Haití y sus vacíos de poder

ADRIANA SARUR

Cada vez que Haití aparece en los medios como noticia, sabemos que ha pasado una tragedia. Se suele decir que origen es destino y la parte de la isla La Española, que comparte con su nación vecina República Dominicana, es desde siempre un territorio sumido en los conflictos políticos y sociales.  Haití fue colonizado por Francia y durante mucho tiempo fue una zona esclavista y solo una revuelta del pueblo esclavizado le dio su independencia en 1803, pero esto cambió poco la situación de las y los habitantes haitianos.

Han pasado más de dos siglos desde la liberación del gobierno francés de Napoleón Bonaparte y Haití no ha podido superar la violencia, explotación de recursos y pobreza, esta vez a manos de propios haitianos en el poder. Las dictaduras de François Duvalier, conocido como Papa Doc, y posteriormente la de su hijo, Jean-Claude, el llamado Baby Doc, durante más de treinta años perpetuaron las paupérrimas condiciones de este país. Fue hasta la década de 1990 cuando un sacerdote de las zonas más pobres, Jean-Bertrand Aristide, fue electo democráticamente, el primer presidente haitiano que ascendió por esta vía, sin embargo un golpe de estado lo obligó a separarse del cargo hasta su reelección en el 2000, pero la historia se repitió y se autoexilió en el extranjero.

Pasaron diez años en que la nación caribeña siguió viviendo entre dictaduras y pobreza cuando el terremoto de 2010 terminó por devastar lo poco que les quedaba, sin embargo también surgió la oportunidad de que esta catástrofe natural fuera la impronta para cambiar las cosas. En aquella ocasión Haití tuvo los focos de la comunidad internacional y también la ayuda necesaria, pues ingresaron a la isla apoyos por más de 9,000 millones de dólares, aunado de otros 2 mmdd en subsidios en combustibles fósiles proporcionados por Venezuela, país que apoyaba al gobierno de Michel Martelly. Aquella refundación del estado haitiano jamás llegó, debido a la corrupción en el desvío de la ayuda internacional, la ola de cólera y la rapiña.
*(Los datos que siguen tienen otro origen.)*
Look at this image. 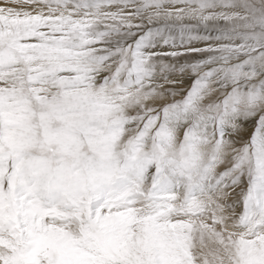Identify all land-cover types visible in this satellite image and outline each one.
I'll list each match as a JSON object with an SVG mask.
<instances>
[{"label": "snow or ice", "instance_id": "6c2138e0", "mask_svg": "<svg viewBox=\"0 0 264 264\" xmlns=\"http://www.w3.org/2000/svg\"><path fill=\"white\" fill-rule=\"evenodd\" d=\"M0 264H264V0H0Z\"/></svg>", "mask_w": 264, "mask_h": 264}]
</instances>
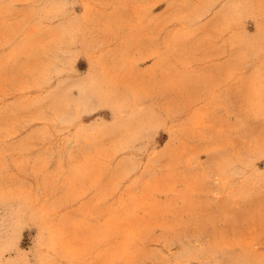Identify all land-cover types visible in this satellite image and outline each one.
<instances>
[{
  "label": "rangeland",
  "instance_id": "obj_1",
  "mask_svg": "<svg viewBox=\"0 0 264 264\" xmlns=\"http://www.w3.org/2000/svg\"><path fill=\"white\" fill-rule=\"evenodd\" d=\"M264 0H0V264H264Z\"/></svg>",
  "mask_w": 264,
  "mask_h": 264
},
{
  "label": "bare ground",
  "instance_id": "obj_2",
  "mask_svg": "<svg viewBox=\"0 0 264 264\" xmlns=\"http://www.w3.org/2000/svg\"><path fill=\"white\" fill-rule=\"evenodd\" d=\"M262 102H264V101H262Z\"/></svg>",
  "mask_w": 264,
  "mask_h": 264
}]
</instances>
Así, llegó la turbulenta elección de Jovenel Moïse, un exportador de plátanos perteneciente a la élite haitiana y quien también estuvo inmerso en aquella malversación de fondos, quien asumió la presidencia en 2017, cooptando al poder judicial, desapareciendo el Senado y socavando a la oposición generó el caldo de cultivo propicio para otra revuelta más. Sabemos que en un lugar con tantos vacíos de poder, estos se llenan con otro tipo de liderazgos y ante esto Haití se volvió en un sitio gobernado -de facto- por el crimen organizado, nacional e internacional (narcotraficantes dominicanos, colombianos y mexicanos) a quienes, presuntamente, ya les estorbaba Moïse.

La manera en que fue perpetrado el magnicidio del presidente Jovenel Moïse (donde también dejaron herida su esposa Martine) en la madrugada del miércoles, dentro de su residencia privada y de la forma más violenta, nos habla de que esta espiral de pobreza, corrupción, hartazgo social, impunidad y malos gobiernos ha tocado fondo en el país más pobre de América. Ahora bien, entiendo bien que México no es Haití, ni Venezuela, como algunas voces señalan, pero tampoco es Finlandia y en algunas partes del territorio nacional, existen amplios y profundos vacíos de poder llenados por el crimen organizado, muestra de ello fue este periodo electoral repleto de sangre. Mirarnos en el espejo haitiano nos tiene que dejar muchas enseñanzas para restablecer el estado de derecho en nuestro país.